Metadata-Version: 2.2
Name: pesto-pitch
Version: 2.0.0
Summary: Efficient pitch estimation with self-supervised learning
Author-email: Alain Riou <alain.riou@sony.com>
Project-URL: source, https://github.com/SonyCSLParis/pesto
Classifier: Development Status :: 4 - Beta
Classifier: Intended Audience :: Developers
Classifier: License :: OSI Approved :: GNU Lesser General Public License v3 (LGPLv3)
Classifier: Programming Language :: Python :: 3.8
Classifier: Programming Language :: Python :: 3.9
Classifier: Programming Language :: Python :: 3.10
Classifier: Programming Language :: Python :: 3.11
Requires-Python: >=3.8
Description-Content-Type: text/markdown
License-File: LICENSE.md
Requires-Dist: numpy>=1.21.5
Requires-Dist: omegaconf>=2.3.0
Requires-Dist: scipy>=1.8.1
Requires-Dist: tqdm>=4.66.1
Requires-Dist: torch>=2.0.1
Requires-Dist: torchaudio>=2.0.2
Provides-Extra: matplotlib
Requires-Dist: matplotlib; extra == "matplotlib"
Provides-Extra: test
Requires-Dist: pytest; extra == "test"

# PESTO: Pitch Estimation with Self-supervised Transposition-equivariant Objective
 
**tl;dr**: Fast and powerful pitch estimator based on machine learning

This code is the implementation of the [PESTO paper](https://arxiv.org/abs/2309.02265),
that received the Best Paper Award at [ISMIR 2023](https://ismir2023.ismir.net/).

**Disclaimer:** This repository contains minimal code and should be used for inference only.
If you want full implementation details or want to use PESTO for research purposes, take a look at [this repository](https://github.com/SonyCSLParis/pesto-full).

## Installation

```shell
pip install pesto-pitch
```
That's it!

### Dependencies

This repository is implemented in [PyTorch](https://pytorch.org/) and has the following additional dependencies:
- `numpy` for basic I/O  operations
- [torchaudio](https://pytorch.org/audio/stable/) for audio loading
- `matplotlib` for exporting pitch predictions as images (optional)

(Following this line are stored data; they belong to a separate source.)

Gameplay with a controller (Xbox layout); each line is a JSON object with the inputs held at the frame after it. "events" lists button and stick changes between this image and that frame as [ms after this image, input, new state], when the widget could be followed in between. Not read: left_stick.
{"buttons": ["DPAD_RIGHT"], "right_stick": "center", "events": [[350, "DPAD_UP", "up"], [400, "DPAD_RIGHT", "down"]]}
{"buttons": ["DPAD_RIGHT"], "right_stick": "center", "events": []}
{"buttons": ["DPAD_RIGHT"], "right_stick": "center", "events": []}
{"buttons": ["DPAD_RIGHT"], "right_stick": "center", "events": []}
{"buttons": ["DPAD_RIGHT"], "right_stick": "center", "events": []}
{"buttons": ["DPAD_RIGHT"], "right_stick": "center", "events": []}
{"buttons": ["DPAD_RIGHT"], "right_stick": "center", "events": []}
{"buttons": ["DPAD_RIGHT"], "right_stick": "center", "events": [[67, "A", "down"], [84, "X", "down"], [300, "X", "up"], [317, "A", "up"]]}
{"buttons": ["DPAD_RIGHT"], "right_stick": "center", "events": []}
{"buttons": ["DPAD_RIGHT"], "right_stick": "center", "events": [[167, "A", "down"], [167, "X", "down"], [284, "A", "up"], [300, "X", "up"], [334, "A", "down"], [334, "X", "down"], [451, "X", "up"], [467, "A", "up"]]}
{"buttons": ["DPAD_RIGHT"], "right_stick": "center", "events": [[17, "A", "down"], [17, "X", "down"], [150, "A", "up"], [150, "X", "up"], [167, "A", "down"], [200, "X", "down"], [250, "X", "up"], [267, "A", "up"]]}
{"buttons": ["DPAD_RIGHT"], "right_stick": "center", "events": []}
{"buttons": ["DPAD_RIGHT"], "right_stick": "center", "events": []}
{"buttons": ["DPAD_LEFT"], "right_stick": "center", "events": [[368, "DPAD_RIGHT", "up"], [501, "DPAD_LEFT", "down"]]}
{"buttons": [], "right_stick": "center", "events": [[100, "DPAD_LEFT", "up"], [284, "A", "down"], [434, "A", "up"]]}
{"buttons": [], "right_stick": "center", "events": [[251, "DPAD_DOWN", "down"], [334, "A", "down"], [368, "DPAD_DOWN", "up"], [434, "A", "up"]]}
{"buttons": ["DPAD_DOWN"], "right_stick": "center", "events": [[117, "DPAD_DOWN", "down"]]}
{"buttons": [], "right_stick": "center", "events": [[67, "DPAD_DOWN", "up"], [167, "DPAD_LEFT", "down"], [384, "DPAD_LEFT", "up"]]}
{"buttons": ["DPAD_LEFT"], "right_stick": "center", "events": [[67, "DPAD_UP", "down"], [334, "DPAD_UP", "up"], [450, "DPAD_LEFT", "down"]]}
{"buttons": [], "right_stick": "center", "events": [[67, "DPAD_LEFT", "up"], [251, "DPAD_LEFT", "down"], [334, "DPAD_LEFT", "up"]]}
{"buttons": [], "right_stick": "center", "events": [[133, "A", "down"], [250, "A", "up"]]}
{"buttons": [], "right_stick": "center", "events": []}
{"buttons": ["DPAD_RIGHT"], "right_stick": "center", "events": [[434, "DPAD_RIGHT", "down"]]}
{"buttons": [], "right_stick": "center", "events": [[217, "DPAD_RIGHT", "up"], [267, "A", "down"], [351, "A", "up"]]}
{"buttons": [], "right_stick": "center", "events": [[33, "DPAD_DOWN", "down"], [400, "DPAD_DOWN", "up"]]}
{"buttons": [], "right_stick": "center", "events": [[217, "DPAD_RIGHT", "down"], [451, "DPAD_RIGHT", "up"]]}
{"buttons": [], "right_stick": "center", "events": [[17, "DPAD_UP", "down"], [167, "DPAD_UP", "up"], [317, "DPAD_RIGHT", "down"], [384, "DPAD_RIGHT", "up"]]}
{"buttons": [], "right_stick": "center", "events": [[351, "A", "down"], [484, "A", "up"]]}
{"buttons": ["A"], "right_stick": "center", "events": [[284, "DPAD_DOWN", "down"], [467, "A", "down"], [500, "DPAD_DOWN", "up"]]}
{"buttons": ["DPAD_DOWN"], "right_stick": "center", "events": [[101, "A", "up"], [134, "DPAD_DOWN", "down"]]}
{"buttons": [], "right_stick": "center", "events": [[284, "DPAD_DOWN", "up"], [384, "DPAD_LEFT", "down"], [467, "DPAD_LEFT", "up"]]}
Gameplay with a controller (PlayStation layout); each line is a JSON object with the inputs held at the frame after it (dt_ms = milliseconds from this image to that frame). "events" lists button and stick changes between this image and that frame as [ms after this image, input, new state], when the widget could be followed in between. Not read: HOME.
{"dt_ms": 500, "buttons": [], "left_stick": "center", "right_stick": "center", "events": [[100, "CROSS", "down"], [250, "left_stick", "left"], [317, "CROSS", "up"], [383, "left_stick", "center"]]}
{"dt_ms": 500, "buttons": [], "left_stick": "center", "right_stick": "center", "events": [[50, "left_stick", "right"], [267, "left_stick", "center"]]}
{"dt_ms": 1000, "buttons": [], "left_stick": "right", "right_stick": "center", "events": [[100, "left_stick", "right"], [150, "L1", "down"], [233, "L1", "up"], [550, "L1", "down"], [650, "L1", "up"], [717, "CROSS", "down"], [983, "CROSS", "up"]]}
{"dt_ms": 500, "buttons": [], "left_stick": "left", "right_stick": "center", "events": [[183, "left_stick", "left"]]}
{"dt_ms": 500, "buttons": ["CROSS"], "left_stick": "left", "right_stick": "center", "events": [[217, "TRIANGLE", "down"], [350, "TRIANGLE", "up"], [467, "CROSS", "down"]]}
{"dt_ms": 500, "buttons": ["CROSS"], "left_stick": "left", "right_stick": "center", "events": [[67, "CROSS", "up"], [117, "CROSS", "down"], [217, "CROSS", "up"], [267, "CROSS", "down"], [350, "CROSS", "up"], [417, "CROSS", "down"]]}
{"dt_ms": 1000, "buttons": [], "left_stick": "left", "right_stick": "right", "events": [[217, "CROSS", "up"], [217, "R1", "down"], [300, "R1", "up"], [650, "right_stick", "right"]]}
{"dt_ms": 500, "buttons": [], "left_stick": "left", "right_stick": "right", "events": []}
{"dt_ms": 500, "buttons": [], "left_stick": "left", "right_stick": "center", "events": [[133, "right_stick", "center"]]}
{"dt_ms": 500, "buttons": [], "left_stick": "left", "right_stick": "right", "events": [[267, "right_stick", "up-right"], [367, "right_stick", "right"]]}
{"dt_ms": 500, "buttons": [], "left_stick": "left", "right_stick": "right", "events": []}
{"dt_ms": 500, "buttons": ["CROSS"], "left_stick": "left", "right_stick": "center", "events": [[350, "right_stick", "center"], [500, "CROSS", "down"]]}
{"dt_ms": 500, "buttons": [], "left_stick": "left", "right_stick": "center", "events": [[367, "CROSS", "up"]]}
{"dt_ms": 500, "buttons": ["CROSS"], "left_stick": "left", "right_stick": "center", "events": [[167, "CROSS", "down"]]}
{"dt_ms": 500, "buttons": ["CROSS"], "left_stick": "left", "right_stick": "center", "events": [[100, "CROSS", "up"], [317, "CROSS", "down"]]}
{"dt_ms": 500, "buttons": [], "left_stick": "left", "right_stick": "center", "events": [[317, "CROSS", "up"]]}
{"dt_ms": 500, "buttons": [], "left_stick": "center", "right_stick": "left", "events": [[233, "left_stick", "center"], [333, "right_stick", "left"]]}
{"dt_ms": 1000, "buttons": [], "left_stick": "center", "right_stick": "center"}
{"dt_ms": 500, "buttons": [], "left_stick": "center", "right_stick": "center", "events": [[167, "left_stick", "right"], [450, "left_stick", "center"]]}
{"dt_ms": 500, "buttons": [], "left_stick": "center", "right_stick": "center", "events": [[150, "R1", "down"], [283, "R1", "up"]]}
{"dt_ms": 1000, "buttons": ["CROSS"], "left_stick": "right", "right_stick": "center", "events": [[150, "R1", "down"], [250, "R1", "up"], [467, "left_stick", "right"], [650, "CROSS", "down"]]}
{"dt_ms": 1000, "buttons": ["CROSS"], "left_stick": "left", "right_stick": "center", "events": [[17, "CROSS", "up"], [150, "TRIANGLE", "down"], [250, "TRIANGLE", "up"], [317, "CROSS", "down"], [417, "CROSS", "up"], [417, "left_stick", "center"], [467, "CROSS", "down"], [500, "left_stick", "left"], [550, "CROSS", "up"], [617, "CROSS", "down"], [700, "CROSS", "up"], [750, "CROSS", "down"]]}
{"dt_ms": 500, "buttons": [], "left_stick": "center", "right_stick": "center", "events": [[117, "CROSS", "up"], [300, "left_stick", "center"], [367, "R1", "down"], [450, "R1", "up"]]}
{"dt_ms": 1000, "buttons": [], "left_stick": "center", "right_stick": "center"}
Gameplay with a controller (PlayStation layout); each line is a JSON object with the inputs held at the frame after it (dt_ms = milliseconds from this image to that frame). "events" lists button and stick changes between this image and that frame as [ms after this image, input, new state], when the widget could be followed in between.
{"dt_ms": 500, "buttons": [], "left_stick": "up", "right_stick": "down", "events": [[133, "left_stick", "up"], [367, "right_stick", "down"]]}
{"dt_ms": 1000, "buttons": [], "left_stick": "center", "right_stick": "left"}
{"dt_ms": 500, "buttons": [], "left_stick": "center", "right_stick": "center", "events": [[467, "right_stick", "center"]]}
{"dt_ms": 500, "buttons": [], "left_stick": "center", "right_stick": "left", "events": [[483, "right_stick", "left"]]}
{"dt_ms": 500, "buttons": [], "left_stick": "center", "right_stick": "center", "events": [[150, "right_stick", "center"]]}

**Warning:** If installing in a clean environment, it may be safer to first install PyTorch [the recommended way](https://pytorch.org/get-started/locally/) before PESTO.

## Usage

### Command-line interface

This package includes a CLI as well as pretrained models.
To use it, type in a terminal:
```shell
pesto my_file.wav
```
or
```shell
python -m pesto my_file.wav
```

#### Output formats

The output format can be specified with option `-e`/`--export_format`.
By default, the predicted pitch is saved in a `.csv` file that looks like this:
```
time,frequency,confidence
0.00,185.616,0.907112
0.01,186.764,0.844488
0.02,188.356,0.798015
0.03,190.610,0.746729
0.04,192.952,0.771268
0.05,195.191,0.859440
0.06,196.541,0.864447
0.07,197.809,0.827441
0.08,199.678,0.775208
...
```
This structure is voluntarily the same as in [CREPE](https://github.com/marl/crepe) repo for easy comparison between both methods.

Alternatively, one can save timesteps, pitch, confidence and activation outputs as a `.npz` file.

Finally, you can also visualize the pitch predictions by exporting them as a `png` file (you need `matplotlib` to be installed for PNG export). Here is an example:

![example f0](https://github.com/SonyCSLParis/pesto/assets/36546630/5aa18c23-0154-4d2d-8021-2c23277b27a3)


Multiple formats can be specified after the `-e` option.

#### Batch processing

Any number of audio files can be passed in the command for convenient batch processing.
For example, to estimate the pitch of a whole folder of MP3 files, just type:
```shell
pesto my_folder/*.mp3
```

#### Audio format

Internally, this repository uses [torchaudio](https://pytorch.org/audio/stable/backend.html) for loading audio files.
Most audio formats should be supported; refer to torchaudio's documentation for more information. 
Additionally, audio files can have any sampling rate; no resampling is required.

#### Pitch prediction from the output probability distribution

By default, the model returns a probability distribution over all pitch bins.
To convert it to a proper pitch, by default, we use Argmax-Local Weighted Averaging as in CREPE:
![image](https://github.com/SonyCSLParis/pesto/assets/36546630/3138c33f-672a-477f-95a9-acaacf4418ab)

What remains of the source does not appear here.